Soccer star Eran Zahavi walks onto the field, covers his eyes with his hand and with great devotion calls out “Shema Yisrael” (“Hear, O Israel”). And when the Maccabi Tel Aviv forward scores a goal, he points to the heavens in gratitude. Other soccer players have also adopted the gesture.
When Israel Defense Forces Col. Ofer Winter is about to go into combat, he also recites the same verse to his soldiers, and orders them to fight the enemy “that abuses, blasphemes and curses the God of the forces of Israel.”
Prime Minister Benjamin Netanyahu and opposition leader Isaac Herzog like to say “God willing,” and even Yesh Atid leader Yair Lapid recently went to secretly consult with the Almighty during a visit to the Western Wall.
Some Israelis are disturbed by God’s presence in the public space, which causes them deep depression and anxiety – artist Yair Garbuz, for example, who dubbed the “mezuzah kissers” as “fools” back in March. But only a tourist, or a citizen who has been in a coma for the past two or three decades, is allowed to be surprised at the results of our survey: 70 percent of Israeli Jews believe in God, as do 98 percent of Arab Israelis.
It's true that among Jews – as opposed to members of other religions in Israel – we can see a weakening of faith among older people and the well-educated. But the bottom line is clear: Look around and you’ll see fewer and fewer atheists. And if there’s nobody around, we recommend that you check out Google or a public library.
There is no recent Israeli poll or study that doesn’t show the profound belief in God. Worthy of mention are the comprehensive periodical polls of the Israel Democracy Institute’s Guttman Center for Surveys and Avi Chai Foundation, which indicate that belief in God is becoming stronger. According to their latest poll, which was published in 2012 (with data from 2009), 80 percent of Israeli Jews believe in God.
It's tempting to arrive at simplistic conclusions with such figures. But the data from surveys relating to belief in God cannot explain – certainly not alone – the place of Judaism and Yiddishkeit in Israeli society, or the place of the religious public in Israeli politics. The same survey that found that 80 percent are believers also found that 68 percent are in favor of opening movie theaters and restaurants on Shabbat.
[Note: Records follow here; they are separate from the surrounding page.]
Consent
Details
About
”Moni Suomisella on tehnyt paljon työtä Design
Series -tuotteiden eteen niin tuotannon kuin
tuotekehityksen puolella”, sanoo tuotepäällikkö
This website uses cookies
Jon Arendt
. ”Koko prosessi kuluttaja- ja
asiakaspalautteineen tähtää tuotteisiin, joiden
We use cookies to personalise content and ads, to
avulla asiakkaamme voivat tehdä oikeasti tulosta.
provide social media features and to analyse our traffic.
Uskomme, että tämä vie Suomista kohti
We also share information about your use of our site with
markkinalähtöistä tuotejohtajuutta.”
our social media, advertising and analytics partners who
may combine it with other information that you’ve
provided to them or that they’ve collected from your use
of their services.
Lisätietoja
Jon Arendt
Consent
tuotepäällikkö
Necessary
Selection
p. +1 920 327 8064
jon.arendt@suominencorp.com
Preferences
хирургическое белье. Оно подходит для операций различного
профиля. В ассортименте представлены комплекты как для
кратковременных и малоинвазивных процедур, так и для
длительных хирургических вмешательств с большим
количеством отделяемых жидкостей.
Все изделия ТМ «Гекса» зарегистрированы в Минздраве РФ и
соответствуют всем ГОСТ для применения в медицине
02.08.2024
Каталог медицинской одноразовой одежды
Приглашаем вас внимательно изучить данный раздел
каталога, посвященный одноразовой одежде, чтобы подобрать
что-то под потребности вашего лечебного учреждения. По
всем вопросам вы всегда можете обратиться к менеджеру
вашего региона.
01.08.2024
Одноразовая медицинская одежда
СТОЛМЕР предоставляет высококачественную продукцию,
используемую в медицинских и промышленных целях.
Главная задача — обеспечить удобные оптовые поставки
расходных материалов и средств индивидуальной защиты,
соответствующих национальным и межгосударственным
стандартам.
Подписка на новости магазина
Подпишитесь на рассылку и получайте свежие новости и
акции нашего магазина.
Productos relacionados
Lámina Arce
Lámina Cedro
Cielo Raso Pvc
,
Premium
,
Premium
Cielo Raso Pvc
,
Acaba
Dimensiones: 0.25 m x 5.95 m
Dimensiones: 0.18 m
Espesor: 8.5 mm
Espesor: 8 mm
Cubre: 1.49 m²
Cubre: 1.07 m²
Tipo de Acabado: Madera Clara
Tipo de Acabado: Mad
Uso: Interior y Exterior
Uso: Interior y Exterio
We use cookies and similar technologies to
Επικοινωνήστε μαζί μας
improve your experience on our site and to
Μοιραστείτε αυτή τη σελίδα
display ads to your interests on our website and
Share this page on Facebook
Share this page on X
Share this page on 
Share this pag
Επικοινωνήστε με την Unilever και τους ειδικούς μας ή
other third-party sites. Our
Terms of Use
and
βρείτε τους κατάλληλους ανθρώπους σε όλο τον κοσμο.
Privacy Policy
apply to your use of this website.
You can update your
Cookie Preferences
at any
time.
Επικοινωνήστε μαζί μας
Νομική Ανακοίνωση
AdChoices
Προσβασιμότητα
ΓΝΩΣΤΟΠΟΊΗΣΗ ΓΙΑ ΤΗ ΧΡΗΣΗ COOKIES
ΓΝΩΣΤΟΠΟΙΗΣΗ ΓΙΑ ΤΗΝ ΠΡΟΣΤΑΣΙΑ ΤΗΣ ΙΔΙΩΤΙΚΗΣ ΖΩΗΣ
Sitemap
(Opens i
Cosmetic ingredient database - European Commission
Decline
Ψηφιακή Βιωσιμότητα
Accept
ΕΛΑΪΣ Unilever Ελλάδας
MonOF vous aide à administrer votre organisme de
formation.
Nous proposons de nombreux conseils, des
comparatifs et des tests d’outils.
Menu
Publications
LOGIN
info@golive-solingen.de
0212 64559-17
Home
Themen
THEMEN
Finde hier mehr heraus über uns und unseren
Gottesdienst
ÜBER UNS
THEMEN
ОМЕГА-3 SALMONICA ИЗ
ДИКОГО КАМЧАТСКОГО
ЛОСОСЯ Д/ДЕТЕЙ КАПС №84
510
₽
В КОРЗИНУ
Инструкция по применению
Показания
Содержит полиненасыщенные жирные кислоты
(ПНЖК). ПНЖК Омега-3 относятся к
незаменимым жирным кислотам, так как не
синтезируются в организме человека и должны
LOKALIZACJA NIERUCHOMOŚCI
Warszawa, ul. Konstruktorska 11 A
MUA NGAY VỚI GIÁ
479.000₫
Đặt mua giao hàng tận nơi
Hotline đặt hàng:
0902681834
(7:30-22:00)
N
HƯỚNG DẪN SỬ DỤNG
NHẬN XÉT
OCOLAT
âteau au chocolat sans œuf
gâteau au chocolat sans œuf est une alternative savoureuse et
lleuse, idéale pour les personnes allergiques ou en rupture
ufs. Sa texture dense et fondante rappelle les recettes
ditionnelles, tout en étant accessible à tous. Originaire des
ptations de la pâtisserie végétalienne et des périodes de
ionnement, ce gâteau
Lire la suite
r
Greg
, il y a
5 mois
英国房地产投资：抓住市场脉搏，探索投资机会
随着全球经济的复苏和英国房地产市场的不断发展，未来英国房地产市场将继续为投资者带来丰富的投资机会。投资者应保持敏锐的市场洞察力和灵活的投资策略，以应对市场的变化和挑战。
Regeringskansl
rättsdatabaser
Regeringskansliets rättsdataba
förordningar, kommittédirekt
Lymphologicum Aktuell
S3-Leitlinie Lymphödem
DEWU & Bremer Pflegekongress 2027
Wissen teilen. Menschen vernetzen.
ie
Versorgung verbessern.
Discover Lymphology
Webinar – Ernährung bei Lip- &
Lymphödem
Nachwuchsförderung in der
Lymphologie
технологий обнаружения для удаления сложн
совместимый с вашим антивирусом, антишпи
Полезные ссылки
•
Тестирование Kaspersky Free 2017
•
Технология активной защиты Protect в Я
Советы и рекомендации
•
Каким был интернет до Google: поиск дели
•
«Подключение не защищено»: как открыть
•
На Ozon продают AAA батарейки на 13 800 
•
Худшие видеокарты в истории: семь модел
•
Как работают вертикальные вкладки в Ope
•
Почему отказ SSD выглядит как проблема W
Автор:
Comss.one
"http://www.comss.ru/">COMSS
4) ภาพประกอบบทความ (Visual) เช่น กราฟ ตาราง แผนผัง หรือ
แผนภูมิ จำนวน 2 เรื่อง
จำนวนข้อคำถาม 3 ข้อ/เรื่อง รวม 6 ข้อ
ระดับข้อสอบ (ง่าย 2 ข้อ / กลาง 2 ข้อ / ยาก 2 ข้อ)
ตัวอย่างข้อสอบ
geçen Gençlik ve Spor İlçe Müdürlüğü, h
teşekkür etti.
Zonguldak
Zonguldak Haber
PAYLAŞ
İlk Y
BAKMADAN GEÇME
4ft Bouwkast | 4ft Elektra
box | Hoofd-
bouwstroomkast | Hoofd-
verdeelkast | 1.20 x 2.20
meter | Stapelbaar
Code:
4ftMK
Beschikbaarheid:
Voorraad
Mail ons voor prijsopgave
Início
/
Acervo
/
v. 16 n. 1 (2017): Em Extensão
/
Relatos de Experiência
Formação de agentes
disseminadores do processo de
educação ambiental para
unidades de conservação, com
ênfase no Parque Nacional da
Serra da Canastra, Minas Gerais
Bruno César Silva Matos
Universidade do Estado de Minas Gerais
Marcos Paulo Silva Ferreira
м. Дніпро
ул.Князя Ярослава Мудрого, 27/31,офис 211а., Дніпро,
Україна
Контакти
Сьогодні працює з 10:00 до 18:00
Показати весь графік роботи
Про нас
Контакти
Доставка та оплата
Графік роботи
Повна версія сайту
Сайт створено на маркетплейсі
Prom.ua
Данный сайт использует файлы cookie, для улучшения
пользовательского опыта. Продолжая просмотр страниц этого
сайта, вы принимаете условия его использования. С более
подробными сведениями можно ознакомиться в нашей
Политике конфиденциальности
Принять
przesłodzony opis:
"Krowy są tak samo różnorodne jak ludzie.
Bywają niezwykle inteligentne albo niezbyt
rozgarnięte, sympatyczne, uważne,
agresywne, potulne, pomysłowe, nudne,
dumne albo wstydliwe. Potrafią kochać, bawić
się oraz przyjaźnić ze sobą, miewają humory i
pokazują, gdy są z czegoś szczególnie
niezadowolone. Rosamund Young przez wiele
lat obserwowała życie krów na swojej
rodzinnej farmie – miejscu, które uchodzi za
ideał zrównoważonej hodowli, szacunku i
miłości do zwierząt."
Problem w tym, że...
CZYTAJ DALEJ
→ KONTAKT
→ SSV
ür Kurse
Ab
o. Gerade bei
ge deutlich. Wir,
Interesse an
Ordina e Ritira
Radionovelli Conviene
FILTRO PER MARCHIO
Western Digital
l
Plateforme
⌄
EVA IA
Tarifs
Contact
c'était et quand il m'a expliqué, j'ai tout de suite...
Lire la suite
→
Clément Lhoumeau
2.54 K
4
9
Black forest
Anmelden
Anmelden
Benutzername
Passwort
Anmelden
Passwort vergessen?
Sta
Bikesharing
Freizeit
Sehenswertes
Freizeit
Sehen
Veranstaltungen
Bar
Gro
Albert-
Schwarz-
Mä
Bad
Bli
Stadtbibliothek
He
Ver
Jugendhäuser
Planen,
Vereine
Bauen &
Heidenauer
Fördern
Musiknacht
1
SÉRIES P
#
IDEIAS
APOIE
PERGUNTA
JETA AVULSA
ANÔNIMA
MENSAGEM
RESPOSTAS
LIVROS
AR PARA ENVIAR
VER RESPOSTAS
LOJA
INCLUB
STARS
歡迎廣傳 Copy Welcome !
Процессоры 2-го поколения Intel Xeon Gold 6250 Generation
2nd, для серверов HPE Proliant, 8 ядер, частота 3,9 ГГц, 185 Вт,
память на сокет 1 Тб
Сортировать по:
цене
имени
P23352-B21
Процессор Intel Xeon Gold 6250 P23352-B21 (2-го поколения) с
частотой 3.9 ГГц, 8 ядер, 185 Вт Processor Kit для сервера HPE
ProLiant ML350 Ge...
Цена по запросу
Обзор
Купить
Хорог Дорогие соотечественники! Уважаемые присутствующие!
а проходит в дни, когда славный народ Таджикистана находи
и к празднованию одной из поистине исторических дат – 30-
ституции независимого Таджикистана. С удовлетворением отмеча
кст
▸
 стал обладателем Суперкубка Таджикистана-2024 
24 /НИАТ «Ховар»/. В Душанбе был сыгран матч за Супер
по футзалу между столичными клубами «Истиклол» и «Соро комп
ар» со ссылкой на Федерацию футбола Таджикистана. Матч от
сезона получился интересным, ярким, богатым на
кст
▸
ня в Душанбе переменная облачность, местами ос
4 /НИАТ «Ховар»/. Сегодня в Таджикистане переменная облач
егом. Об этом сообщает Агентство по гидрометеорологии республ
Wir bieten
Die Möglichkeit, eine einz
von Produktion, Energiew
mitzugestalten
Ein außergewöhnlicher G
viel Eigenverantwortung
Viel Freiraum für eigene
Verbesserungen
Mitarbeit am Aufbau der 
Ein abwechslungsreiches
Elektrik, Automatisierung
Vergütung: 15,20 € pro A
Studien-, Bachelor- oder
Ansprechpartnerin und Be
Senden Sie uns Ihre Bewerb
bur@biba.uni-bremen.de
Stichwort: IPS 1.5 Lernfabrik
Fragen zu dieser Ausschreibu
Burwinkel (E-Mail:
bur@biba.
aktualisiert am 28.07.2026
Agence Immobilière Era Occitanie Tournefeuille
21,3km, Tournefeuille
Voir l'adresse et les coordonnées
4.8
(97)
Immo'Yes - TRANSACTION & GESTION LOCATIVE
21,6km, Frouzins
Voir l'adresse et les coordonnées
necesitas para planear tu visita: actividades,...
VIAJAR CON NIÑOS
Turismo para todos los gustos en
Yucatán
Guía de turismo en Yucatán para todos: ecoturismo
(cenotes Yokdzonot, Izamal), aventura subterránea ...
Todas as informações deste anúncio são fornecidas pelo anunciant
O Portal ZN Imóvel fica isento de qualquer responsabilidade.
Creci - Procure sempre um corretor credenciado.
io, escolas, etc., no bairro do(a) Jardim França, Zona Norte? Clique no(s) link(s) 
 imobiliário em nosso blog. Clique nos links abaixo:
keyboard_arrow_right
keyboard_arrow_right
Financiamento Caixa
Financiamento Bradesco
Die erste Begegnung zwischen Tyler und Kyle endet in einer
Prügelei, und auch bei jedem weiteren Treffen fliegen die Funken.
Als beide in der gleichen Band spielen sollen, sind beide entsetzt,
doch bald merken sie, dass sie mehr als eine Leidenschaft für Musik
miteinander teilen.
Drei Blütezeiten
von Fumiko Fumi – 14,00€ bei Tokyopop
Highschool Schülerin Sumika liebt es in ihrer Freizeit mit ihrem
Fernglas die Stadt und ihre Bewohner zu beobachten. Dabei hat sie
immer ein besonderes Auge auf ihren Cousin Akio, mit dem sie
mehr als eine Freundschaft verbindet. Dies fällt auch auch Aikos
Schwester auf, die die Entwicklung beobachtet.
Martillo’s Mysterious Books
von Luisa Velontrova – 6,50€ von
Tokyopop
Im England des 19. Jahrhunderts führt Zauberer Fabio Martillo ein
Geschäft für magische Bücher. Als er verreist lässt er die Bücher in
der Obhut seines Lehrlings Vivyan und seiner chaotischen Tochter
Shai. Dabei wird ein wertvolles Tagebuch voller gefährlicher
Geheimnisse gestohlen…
Furthermore, belief is not necessarily a “Jewish” thing, and certainly is not limited to an Orthodox religious definition. It represents a human tendency to believe in a higher force, and God appears in different contexts for different people: Sometimes He is a tribal and political entity; sometimes He defines individual identity; sometimes an intimate spiritual search. There's God and there’s God, and He has a large number of separate and different agents. God has been privatized.
The new Haaretz survey also recognizes another issue – namely, the continual decline in identifying secularism with atheism. Almost half of those who define themselves as secular also declare that they believe in God. That should definitely stimulate debate about the optical illusion that secularism comes in a package deal with atheism and anti-religious views, a la writer and essayist Micah Joseph Berdichevsky. There were secular Jews such as poet Haim Nahman Bialik, statesman Theodor Herzl and Zionist thinker Ahad Ha’am, for whom God was present in some way. Perhaps the present generation of secular Israelis is now ready for a new manifesto of its own, although it’s not yet clear what it should be, or who should write it.
This summer, Haaretz and Israel Radio’s Reshet Bet acceded to the request of the Abraham Fund Initiatives to publicize the start and end times of the Ramadan fast on a daily basis. At the same time, Haaretz also published the times of the Jewish fast days on the 17th of Tamuz and the Ninth of Av.
One would imagine that very few Muslims who observe Ramadan actually used the daily service in the Hebrew media, but the act was of symbolic value. Religion, tradition, God – all of them are also situated at the crossroad in our national conflict. And there are some, let’s call them naive, who have been able to dismiss them as a tiny bridge to the bottom corner of the back page.